People with mental health challenge must have access to DACF–MoH

Persons suffering mental health conditions must benefit from the three per cent District Assembly Common Fund (DACF) allocated for Persons with Disability (PWD), the Ministry of Health (MoH) has stated.

It has thus cautioned the various Metropolitan, Municipal and District Assemblies (MMDAs) to comply with the law, to complement efforts at promoting sustainable care for persons suffering or recuperating from mental illness.

“By their membership of the Ghana Federation of the Disabled (GFD), they qualify to benefit from the three per cent share of the DACF as a matter of right but many of such people continue to face challenges in their attempt to access this resource meant for their development,” the Minister of Health, Kwaku Agyeman-Manu argued.

He was speaking in a speech read on his behalf by the Head of Quality Management at the MoH, Dr Ernest Konadu Asiedu at a stakeholder forum on “Influencing policy and legislation for sustainable mental health financing in Ghana.”

The forum, organised by BasicNeeds Ghana, a non-governmental mental health and development advocacy organisation sought to sustain momentum at increasing funding for mental health activities in the country.

According to Mr Agyeman-Manu, the Ministry’s National Healthcare Quality Strategy (NHQS), with the goal of improving the health and wellbeing of Ghanaians through the development of a better healthcare system, was keen on placing premium on mental health.

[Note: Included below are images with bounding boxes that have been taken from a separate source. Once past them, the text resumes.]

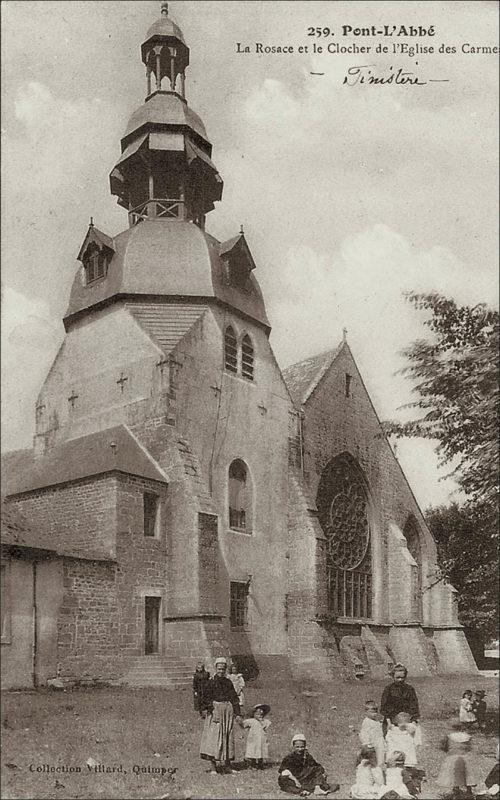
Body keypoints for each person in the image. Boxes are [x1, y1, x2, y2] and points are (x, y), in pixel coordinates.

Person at [199, 656, 242, 774]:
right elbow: (205, 697)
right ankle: (213, 767)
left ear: (225, 669)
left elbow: (234, 698)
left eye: (223, 669)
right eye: (219, 669)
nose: (221, 671)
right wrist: (208, 709)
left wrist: (237, 713)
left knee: (227, 737)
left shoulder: (228, 682)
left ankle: (227, 765)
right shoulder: (211, 682)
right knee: (214, 738)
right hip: (215, 711)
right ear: (215, 668)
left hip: (227, 711)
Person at [435, 730, 478, 798]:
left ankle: (456, 789)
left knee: (455, 774)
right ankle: (469, 789)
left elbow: (443, 747)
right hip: (465, 757)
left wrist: (451, 751)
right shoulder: (467, 737)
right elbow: (470, 748)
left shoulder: (449, 737)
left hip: (453, 757)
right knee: (467, 774)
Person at [239, 703, 271, 769]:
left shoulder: (265, 721)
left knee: (261, 751)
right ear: (253, 714)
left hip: (261, 740)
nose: (260, 716)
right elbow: (243, 724)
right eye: (258, 714)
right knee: (252, 751)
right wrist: (239, 720)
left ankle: (260, 764)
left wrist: (262, 722)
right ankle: (251, 764)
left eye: (261, 715)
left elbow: (266, 726)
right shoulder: (251, 721)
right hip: (253, 740)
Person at [359, 700, 386, 767]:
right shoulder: (367, 722)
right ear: (366, 712)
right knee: (373, 759)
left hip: (379, 742)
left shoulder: (376, 721)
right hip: (372, 744)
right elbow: (364, 733)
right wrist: (367, 743)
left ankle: (380, 767)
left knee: (381, 757)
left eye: (376, 712)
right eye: (372, 712)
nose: (375, 714)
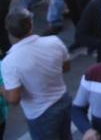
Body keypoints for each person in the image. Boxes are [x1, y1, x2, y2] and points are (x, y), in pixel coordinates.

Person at [2, 8, 72, 140]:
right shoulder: (54, 41)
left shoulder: (9, 62)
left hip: (40, 114)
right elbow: (66, 67)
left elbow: (13, 99)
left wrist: (2, 90)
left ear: (9, 31)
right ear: (31, 24)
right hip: (63, 100)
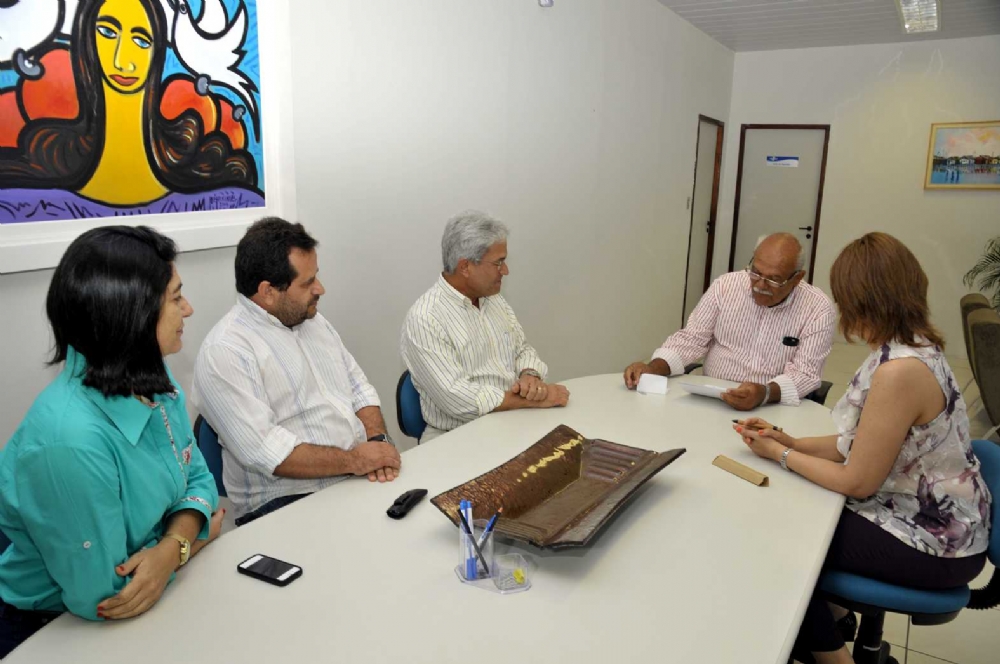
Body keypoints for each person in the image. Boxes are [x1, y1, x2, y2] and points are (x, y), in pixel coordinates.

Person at [733, 233, 991, 664]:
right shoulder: (909, 346)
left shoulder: (899, 371)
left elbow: (856, 481)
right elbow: (857, 443)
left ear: (860, 301)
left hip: (936, 541)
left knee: (775, 539)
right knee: (794, 513)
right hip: (931, 517)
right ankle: (832, 620)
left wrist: (779, 456)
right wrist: (789, 440)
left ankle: (834, 657)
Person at [0, 226, 222, 658]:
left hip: (158, 592)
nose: (189, 309)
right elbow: (109, 596)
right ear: (132, 316)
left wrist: (172, 547)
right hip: (54, 629)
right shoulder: (69, 442)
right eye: (176, 298)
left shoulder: (153, 380)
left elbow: (199, 480)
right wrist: (194, 539)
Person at [192, 218, 401, 526]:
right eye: (307, 283)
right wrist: (356, 460)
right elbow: (267, 451)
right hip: (284, 503)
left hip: (352, 476)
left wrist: (378, 440)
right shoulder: (225, 351)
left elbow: (358, 388)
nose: (320, 289)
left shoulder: (312, 320)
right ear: (268, 292)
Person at [0, 0, 254, 205]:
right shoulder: (27, 204)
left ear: (157, 53)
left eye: (142, 41)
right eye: (107, 32)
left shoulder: (228, 198)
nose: (123, 61)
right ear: (85, 38)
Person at [400, 210, 569, 444]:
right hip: (457, 437)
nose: (505, 271)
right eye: (498, 262)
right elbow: (458, 399)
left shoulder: (494, 300)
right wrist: (535, 400)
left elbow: (522, 349)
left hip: (512, 420)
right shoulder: (425, 318)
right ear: (465, 267)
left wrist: (529, 375)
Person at [623, 233, 835, 410]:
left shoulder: (817, 308)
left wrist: (764, 393)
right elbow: (692, 339)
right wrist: (652, 368)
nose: (760, 285)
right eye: (756, 272)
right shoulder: (725, 286)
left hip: (771, 405)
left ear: (797, 278)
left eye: (774, 279)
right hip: (714, 398)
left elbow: (805, 374)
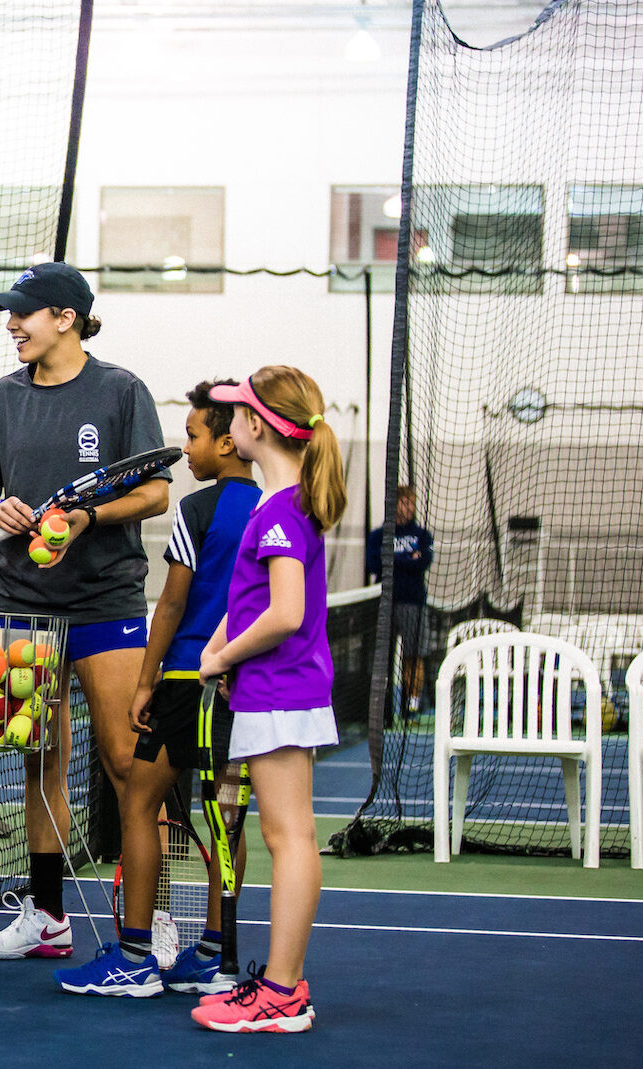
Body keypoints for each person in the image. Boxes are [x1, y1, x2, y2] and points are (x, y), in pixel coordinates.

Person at [0, 263, 171, 978]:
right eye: (9, 314)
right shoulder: (2, 397)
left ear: (66, 319)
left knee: (127, 765)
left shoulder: (121, 391)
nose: (12, 324)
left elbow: (156, 493)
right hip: (18, 603)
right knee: (38, 761)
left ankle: (155, 919)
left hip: (105, 604)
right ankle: (46, 919)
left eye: (24, 313)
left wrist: (86, 517)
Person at [190, 366, 346, 1033]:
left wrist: (224, 654)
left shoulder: (282, 510)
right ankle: (281, 985)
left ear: (257, 426)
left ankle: (282, 992)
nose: (230, 424)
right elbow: (249, 600)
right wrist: (220, 647)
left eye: (237, 414)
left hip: (281, 690)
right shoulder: (279, 506)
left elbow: (285, 611)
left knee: (289, 838)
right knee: (288, 835)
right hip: (271, 687)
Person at [122, 380, 258, 996]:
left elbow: (172, 602)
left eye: (195, 435)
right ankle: (215, 952)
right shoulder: (276, 508)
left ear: (228, 442)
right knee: (227, 821)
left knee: (138, 803)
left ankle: (134, 955)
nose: (187, 447)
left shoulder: (196, 510)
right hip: (246, 686)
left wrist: (144, 681)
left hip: (186, 681)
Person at [367, 485, 434, 716]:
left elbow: (422, 563)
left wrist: (394, 560)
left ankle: (412, 705)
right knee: (381, 656)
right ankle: (381, 708)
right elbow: (374, 564)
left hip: (413, 603)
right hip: (383, 604)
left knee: (414, 655)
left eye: (411, 503)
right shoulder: (379, 535)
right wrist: (407, 558)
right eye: (403, 502)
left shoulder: (422, 536)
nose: (408, 508)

“Government has made some progress in ensuring the inclusion of persons with mental illness in the annual plans and budgets of the MMDAs and in line with achieving universal health coverage, we are working to ensure access to mental health treatment and integrating it in all health facilities across the country,” he noted.

Director of Institutional Care of the Ghana Health Service (GHS), Dr Samuel Kaba outlined measures by the service, including re-insuring mental health workers, engaging relevant institutions to train more mental health professionals and embarking on various sensitisations to reduce vices like substance abuse, alcoholism among others which trigger mental health problems.

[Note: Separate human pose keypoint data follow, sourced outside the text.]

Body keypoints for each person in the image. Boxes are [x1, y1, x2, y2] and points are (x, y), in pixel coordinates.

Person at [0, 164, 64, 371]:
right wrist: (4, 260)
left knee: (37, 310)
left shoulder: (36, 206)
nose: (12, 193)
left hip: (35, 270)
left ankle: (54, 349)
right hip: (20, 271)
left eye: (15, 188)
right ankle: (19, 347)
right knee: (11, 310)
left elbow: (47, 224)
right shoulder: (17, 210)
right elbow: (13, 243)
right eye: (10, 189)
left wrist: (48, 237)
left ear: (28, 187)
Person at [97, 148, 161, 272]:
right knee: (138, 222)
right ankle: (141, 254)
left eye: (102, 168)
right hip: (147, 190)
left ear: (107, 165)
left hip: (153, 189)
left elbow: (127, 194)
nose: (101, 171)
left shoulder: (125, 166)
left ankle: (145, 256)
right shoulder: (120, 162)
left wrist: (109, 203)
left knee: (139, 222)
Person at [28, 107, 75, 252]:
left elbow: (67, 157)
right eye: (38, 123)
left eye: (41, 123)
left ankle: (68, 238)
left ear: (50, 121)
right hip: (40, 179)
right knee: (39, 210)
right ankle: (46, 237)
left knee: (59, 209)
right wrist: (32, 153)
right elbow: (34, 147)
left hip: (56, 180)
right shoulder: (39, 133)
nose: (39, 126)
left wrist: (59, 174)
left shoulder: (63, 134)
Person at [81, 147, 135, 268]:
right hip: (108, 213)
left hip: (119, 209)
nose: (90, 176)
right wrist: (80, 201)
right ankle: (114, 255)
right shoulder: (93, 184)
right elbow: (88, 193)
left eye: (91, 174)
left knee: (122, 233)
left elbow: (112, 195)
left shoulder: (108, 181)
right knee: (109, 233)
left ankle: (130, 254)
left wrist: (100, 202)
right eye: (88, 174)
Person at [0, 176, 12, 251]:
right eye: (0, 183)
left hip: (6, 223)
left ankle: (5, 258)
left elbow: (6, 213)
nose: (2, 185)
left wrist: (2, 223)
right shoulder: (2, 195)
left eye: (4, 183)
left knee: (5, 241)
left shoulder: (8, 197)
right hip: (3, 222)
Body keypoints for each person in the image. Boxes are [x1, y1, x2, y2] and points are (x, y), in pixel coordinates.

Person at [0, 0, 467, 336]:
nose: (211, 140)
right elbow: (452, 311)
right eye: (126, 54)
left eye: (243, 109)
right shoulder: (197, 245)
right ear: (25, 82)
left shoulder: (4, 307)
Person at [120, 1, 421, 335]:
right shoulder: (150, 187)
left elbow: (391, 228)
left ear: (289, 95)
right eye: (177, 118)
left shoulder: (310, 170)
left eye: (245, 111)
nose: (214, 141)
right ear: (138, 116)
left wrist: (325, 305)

Dr Kaba who recognised challenges such as insufficient supply of essential medicines for mental health treatment and the inequitable distribution of specialists across the country pointed out that “we are working to ensure that people accept postings to all regions particularly to the Northern sector and address the deficit in drug supply.”

Programme Manager at BasicNeeds Ghana, Adam Dokurugu Yahaya in an address expressed worry that “though mental health care is improving in Ghana, more than 90 per cent of the population still do not receive proper care when they experience any serious mental illness.”

He expressed the hope that through his organisation’s efforts to sustain mental health advocacy through collective civil society activities, the nation would see increased funding for integrated community mental health care at the primary healthcare level to improve the mental health care needs of the vulnerable.